Vorig onderzoek heeft de veiligheid aangetoond van het uitvoeren van MRI-onderzoeken bij patiënten met niet-MR-voorwaardelijke apparaten. Deze onderzoeken hielden echter geen rekening met pacemaker-afhankelijke ICD-patiënten, of patiënten bij wie het hart niet meer werkt als de defibrillator wordt verwijderd of niet meer werkt. Andere groepen die in eerdere studies niet in aanmerking werden genomen, omvatten patiënten die MRI-onderzoeken van de borstkas en het hart ondergaan, en patiënten met achtergelaten of gebroken afleidingen, of draden die het apparaat met het hart verbinden.
Om een vollediger beeld van het risico te ontwikkelen, stelden Dr. Gupta en collega’s het Patient Registry of Magnetic Resonance Imaging in Non-Approved Devices (PROMeNADe) op. Zij schreven meer dan 500 deelnemers in die in totaal 608 MRI-onderzoeken hadden ondergaan, waaronder 61 cardiale MRI-onderzoeken. Onder de deelnemers bevonden zich mensen uit groepen die in eerder onderzoek niet werden meegeteld.
Patiënten lieten hun apparaten voor en na elke MRI controleren en hun vitale functies werden tijdens hun verblijf in de scanner nauwlettend in de gaten gehouden door een verpleegkundige. Bij pacemakerafhankelijke patiënten werden de apparaten in de asynchrone modus gezet voordat ze in de scanner gingen. Bij ICD-patiënten werden tachycardietherapieën uitgeschakeld tijdens de MRI.
De resultaten toonden aan dat MRI-onderzoeken, inclusief MRI-onderzoeken van de borstkas, veilig kunnen worden uitgevoerd bij pacemakerafhankelijke ICD-patiënten en bij patiënten met apparaten die niet voorwaardelijk zijn voor MRI of met verlaten afleidingen.
“Er waren geen bijwerkingen,” zei Dr. Gupta. “Het protocol werkte verbazingwekkend goed. We hadden geen problemen met een van de patiënten en geen schade aan de apparaten.”
Het register is nu de grootste serie MRI-scans die ooit is samengesteld bij patiënten met pacemaker-afhankelijke ICD’s.
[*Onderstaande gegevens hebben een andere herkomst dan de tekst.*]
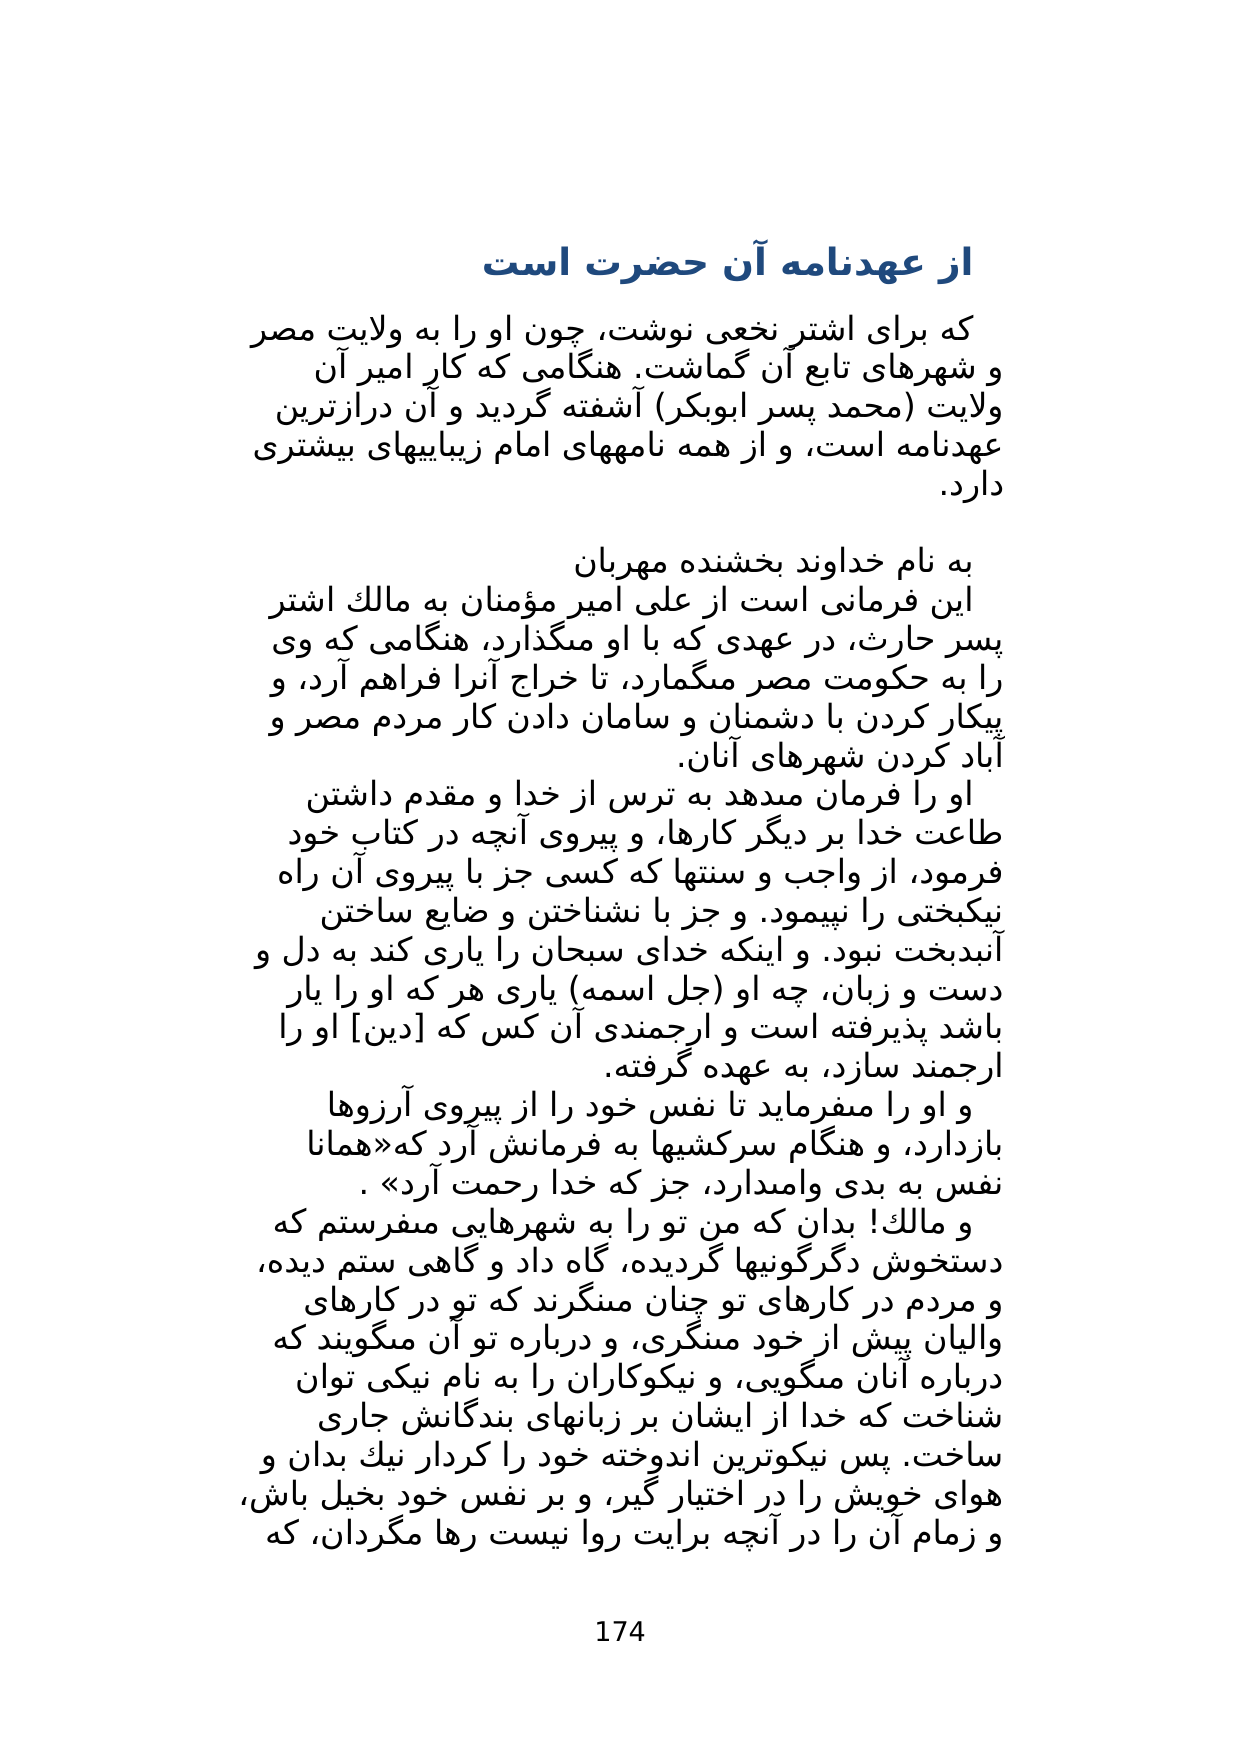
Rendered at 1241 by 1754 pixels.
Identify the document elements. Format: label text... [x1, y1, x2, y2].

text كه براى اشتر نخعى نوشت، چون او را به ولايت مصر و شهرهاى تابع آن گماشت. هنگامى كه كار امير آن ولايت (محمد پسر ابوبكر) آشفته گرديد و آن درازترين عهدنامه است، و از همه نامه‏هاى امام زيباييهاى بيشترى دارد. [236, 309, 1004, 503]
text اين فرمانى است از على امير مؤمنان به مالك اشتر پسر حارث، در عهدى كه با او مى‏گذارد، هنگامى كه وى را به حكومت مصر مى‏گمارد، تا خراج آنرا فراهم آرد، و پيكار كردن با دشمنان و سامان دادن كار مردم مصر و آباد كردن شهرهاى آنان. [236, 581, 1004, 775]
text به نام خداوند بخشنده مهربان [236, 542, 1004, 581]
text او را فرمان مى‏دهد به ترس از خدا و مقدم داشتن طاعت خدا بر ديگر كارها، و پيروى آنچه در كتاب خود فرمود، از واجب و سنتها كه كسى جز با پيروى آن راه نيك‏بختى را نپيمود. و جز با نشناختن و ضايع ساختن آن‏بدبخت نبود. و اينكه خداى سبحان را يارى كند به دل و دست و زبان، چه او (جل اسمه) يارى هر كه او را يار باشد پذيرفته است و ارجمندى آن كس كه‏ [دين‏] او را ارجمند سازد، به عهده گرفته. [236, 775, 1004, 1086]
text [236, 1202, 1004, 1552]
subtitle از عهدنامه آن حضرت است [236, 241, 1004, 284]
text و او را مى‏فرمايد تا نفس خود را از پيروى آرزوها بازدارد، و هنگام سركشيها به فرمانش آرد كه«همانا نفس به بدى وامى‏دارد، جز كه خدا رحمت آرد» . [236, 1086, 1004, 1202]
Het is ook de op een na grootste bij patiënten met verlaten of gebroken leads en de op twee na grootste bij niet-compatibele apparaten.
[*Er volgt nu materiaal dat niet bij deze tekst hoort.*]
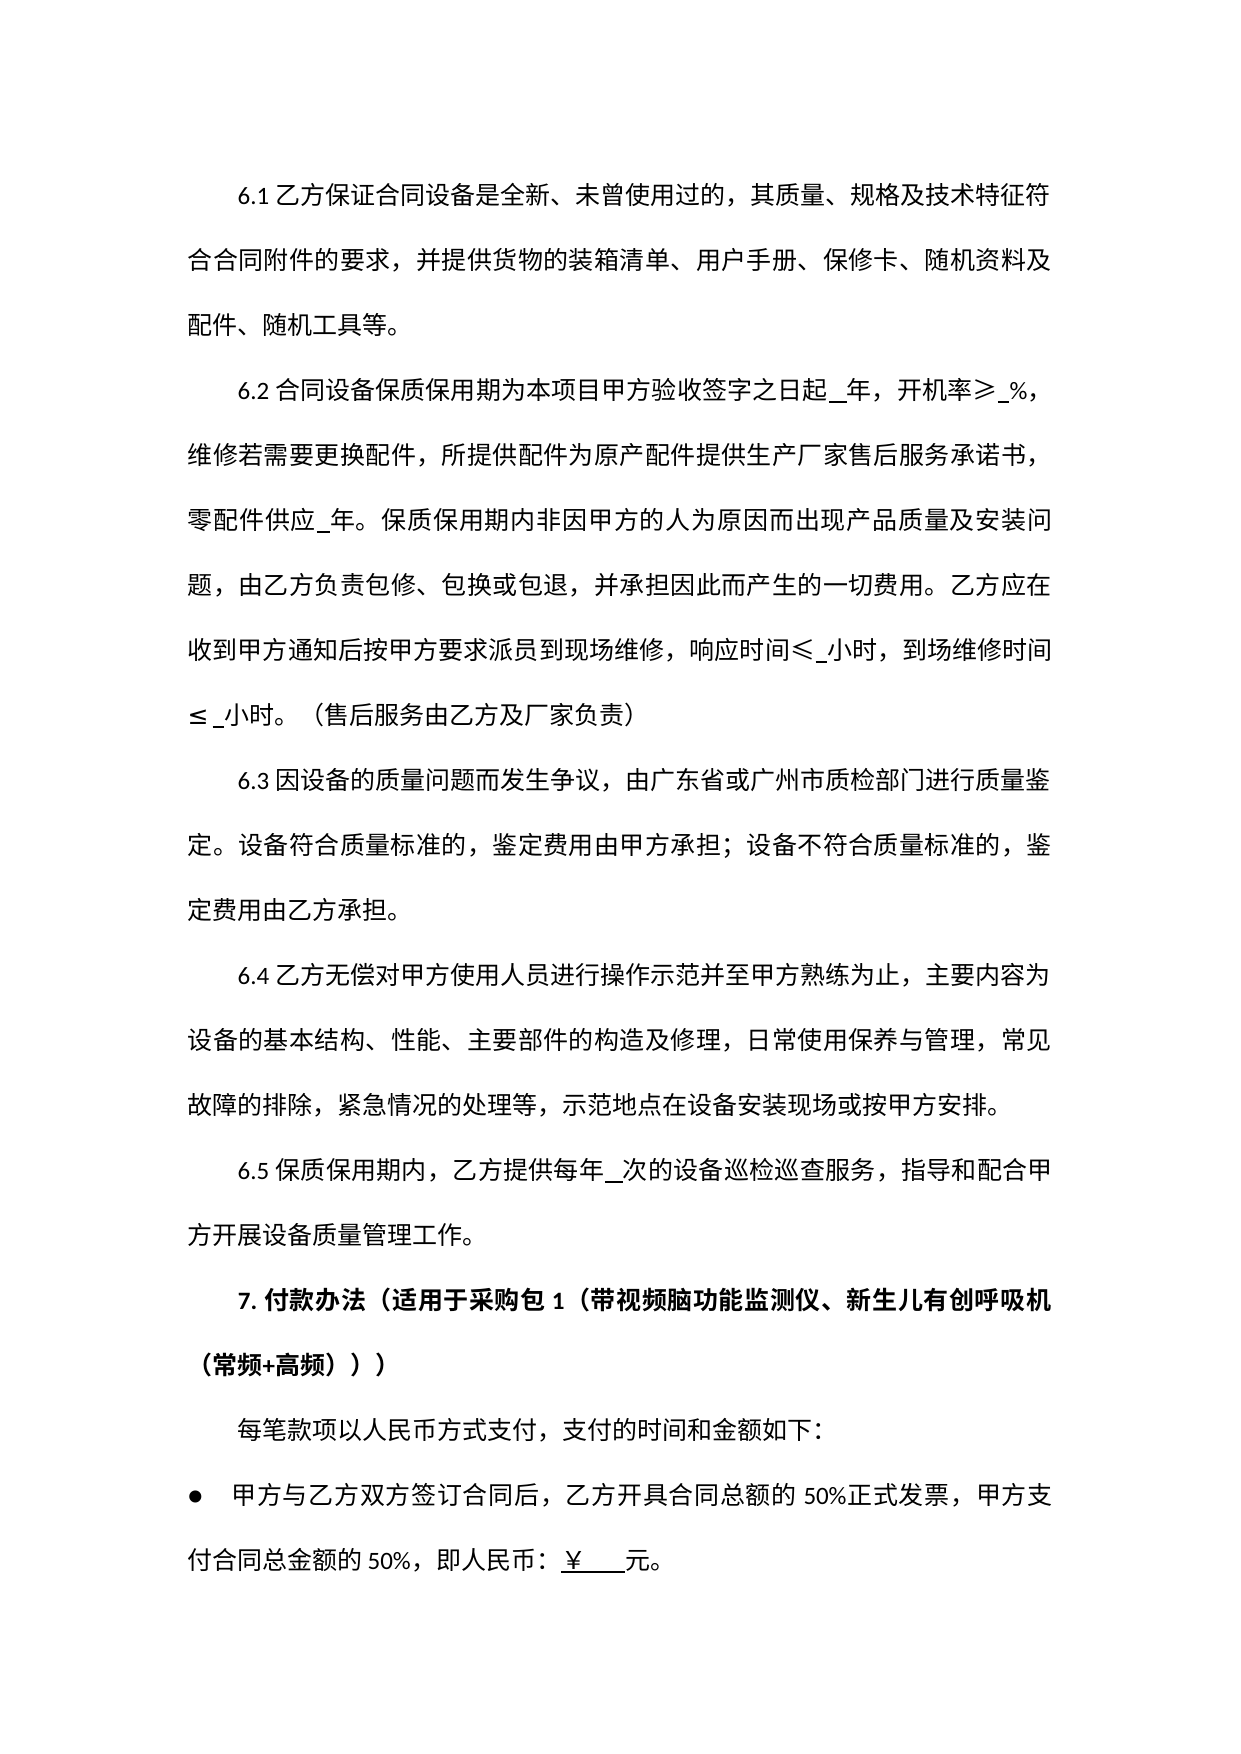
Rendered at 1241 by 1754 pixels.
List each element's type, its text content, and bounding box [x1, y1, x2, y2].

text 6.1 乙方保证合同设备是全新、未曾使用过的，其质量、规格及技术特征符合合同附件的要求，并提供货物的装箱清单、用户手册、保修卡、随机资料及配件、随机工具等。 [187, 162, 1053, 357]
text 7. 付款办法（适用于采购包1（带视频脑功能监测仪、新生儿有创呼吸机（常频+高频））） [187, 1267, 1053, 1397]
text 6.5 保质保用期内，乙方提供每年 次的设备巡检巡查服务，指导和配合甲方开展设备质量管理工作。 [187, 1137, 1053, 1267]
list 甲方与乙方双方签订合同后，乙方开具合同总额的50%正式发票，甲方支付合同总金额的50%，即人民币：￥ 元。 [187, 1462, 1053, 1592]
text 每笔款项以人民币方式支付，支付的时间和金额如下： [187, 1397, 1053, 1462]
text 6.4 乙方无偿对甲方使用人员进行操作示范并至甲方熟练为止，主要内容为设备的基本结构、性能、主要部件的构造及修理，日常使用保养与管理，常见故障的排除，紧急情况的处理等，示范地点在设备安装现场或按甲方安排。 [187, 942, 1053, 1137]
text 6.3 因设备的质量问题而发生争议，由广东省或广州市质检部门进行质量鉴定。设备符合质量标准的，鉴定费用由甲方承担；设备不符合质量标准的，鉴定费用由乙方承担。 [187, 747, 1053, 942]
text 6.2 合同设备保质保用期为本项目甲方验收签字之日起 年，开机率≥ %，维修若需要更换配件，所提供配件为原产配件提供生产厂家售后服务承诺书，零配件供应 年。保质保用期内非因甲方的人为原因而出现产品质量及安装问题，由乙方负责包修、包换或包退，并承担因此而产生的一切费用。乙方应在收到甲方通知后按甲方要求派员到现场维修，响应时间≤ 小时，到场维修时间≤ 小时。（售后服务由乙方及厂家负责） [187, 357, 1053, 747]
Resultaten van een enquête onder de artsen die de patiënten voor MRI hadden doorverwezen, onderstreepten het belang van de onderzoeken. Volgens de antwoorden van 150 artsen veranderden de MRI-resultaten in 25% van de gevallen de vermoedelijke diagnose en in 26% van de deelnemers de vermoedelijke prognose, waarbij de geplande medische of chirurgische behandeling in 42% van de gevallen werd gewijzigd.
“We hebben goede hoop dat ons werk zal bijdragen aan de uitbreiding van de indicaties van de FDA voor apparaten die als MRI-compatibel worden beschouwd,” zei Dr. Gupta.
De studie werd gedeeltelijk geïnspireerd door het geval van een patiënte met een hersentumor die niet in staat was om broodnodige MRI-onderzoeken te krijgen omdat haar pacemaker niet MR-compatibel was. Zonder MRI-resultaten om de tumor precies te lokaliseren, moest de patiënte verschillende riskante operaties ondergaan.
“Er ging veel werk in deze studie zitten, maar het is het waard als je alle levens in ogenschouw neemt die worden beïnvloed,” zei Dr. Gupta. “Ik heb het gevoel dat het voor veel mensen een verschil maakt.”